Trump has damaged the alliance system in Asia by undermining its foundation: trust. However dedicated both countries have been to the alliance, the president’s words and actions can’t help but cause them to wonder how much they can rely on Washington. The exorbitant demands on the ROK to cover hosting U.S. troops have triggered a popular backlash there. One former ROK foreign minister, who once led the ROK’s efforts to denuclearize North Korea, suggested U.S. demands have made it time for the ROK to consider the development of a nuclear arsenal, a measure that could trigger proliferation in a region with other nuclear-aspirant states. In Japan, a country with a long history of favorable views of the United States, only 36 percent of Japanese citizens trust Trump. With the fear of U.S. abandonment high, the current Abe administration—at least publicly—has doubled down on the alliance. But look beneath the public posturing, and many officials and commentators are discussing the need for an “insurance policy.”

There is another crucial piece to this alliance system, however: the vital Japan-ROK relationship, which has been bedeviled by lingering historical issues. A strong and committed U.S. presence is the glue that can keep Japan and the ROK aligned and the security architecture intact. With U.S. leadership, the alliance system creates military interdependence between the United States, ROK and Japan that binds their interests together. 

However, perceptions of a wavering U.S. commitment make both countries more susceptible to Chinese pressure tactics and endanger the entire edifice of the security architecture. The ROK comes under the greatest pressure owing to China’s proximity, power, and influence over North Korea. Japan, in turn, understands that greater Chinese sway over the ROK affects its own security; in fact, for more than a century, Japan has fixated on foreign influence on the Korean Peninsula as a critical strategic concern, propelling Japan into two wars and a harsh colonization of the Korean Peninsula. However debatable the claim, Tokyo recently voiced concern that the ROK has tilted too far toward China, citing that as grounds to oppose Seoul’s possible inclusion in the G7 Summit.

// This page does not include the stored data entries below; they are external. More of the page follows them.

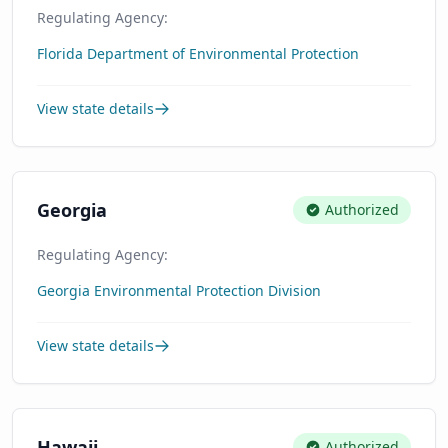
Regulating Agency:
Florida Department of Environmental Protection
View state details
Georgia
Authorized
Regulating Agency:
Georgia Environmental Protection Division
View state details
Hawaii
Authorized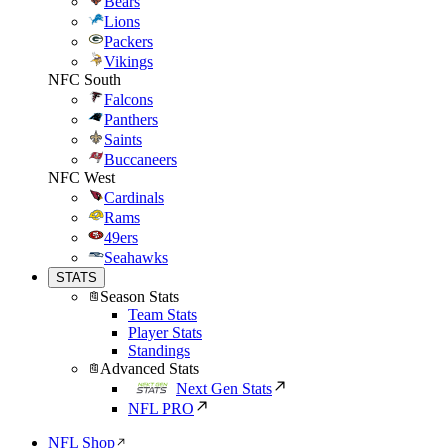
Bears
Lions
Packers
Vikings
NFC South
Falcons
Panthers
Saints
Buccaneers
NFC West
Cardinals
Rams
49ers
Seahawks
STATS
Season Stats
Team Stats
Player Stats
Standings
Advanced Stats
Next Gen Stats
NFL PRO
NFL Shop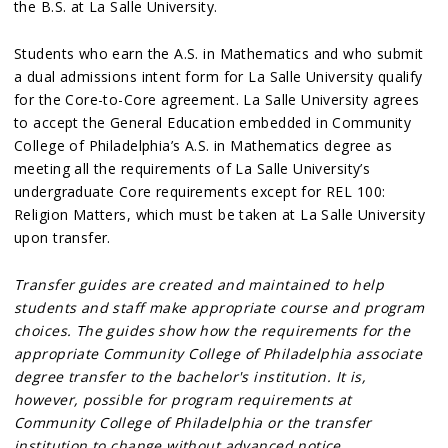
the B.S. at La Salle University.
Students who earn the A.S. in Mathematics and who submit
a dual admissions intent form for La Salle University qualify
for the Core-to-Core agreement. La Salle University agrees
to accept the General Education embedded in Community
College of Philadelphia’s A.S. in Mathematics degree as
meeting all the requirements of La Salle University’s
undergraduate Core requirements except for REL 100:
Religion Matters, which must be taken at La Salle University
upon transfer.
Transfer guides are created and maintained to help
students and staff make appropriate course and program
choices. The guides show how the requirements for the
appropriate Community College of Philadelphia associate
degree transfer to the bachelor's institution. It is,
however, possible for program requirements at
Community College of Philadelphia or the transfer
institution to change without advanced notice.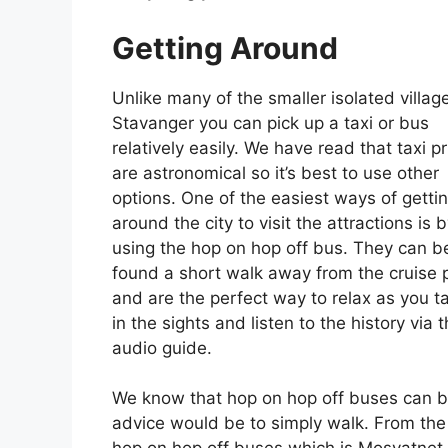
Getting Around
Unlike many of the smaller isolated village
Stavanger you can pick up a taxi or bus
relatively easily. We have read that taxi p
are astronomical so it’s best to use other
options. One of the easiest ways of getti
around the city to visit the attractions is 
using the hop on hop off bus. They can b
found a short walk away from the cruise 
and are the perfect way to relax as you t
in the sights and listen to the history via t
audio guide.
We know that hop on hop off buses can be a
advice would be to simply walk. From the c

This isn’t an outcome favorable to the United States, ROK or Japanese interests. Instead, Trump’s policies have played directly into the hands of Beijing, which would prefer to see Washington divided from its Asian allies and Washington’s Asian allies divided from each other. No wonder Chinese leaders would like to see Trump reelected this November. As one former Chinese diplomat remarked in a moment of candor, “If Biden is elected, I think this could be more dangerous for China because he will work with allies to target China, whereas Trump is destroying U.S. alliances.”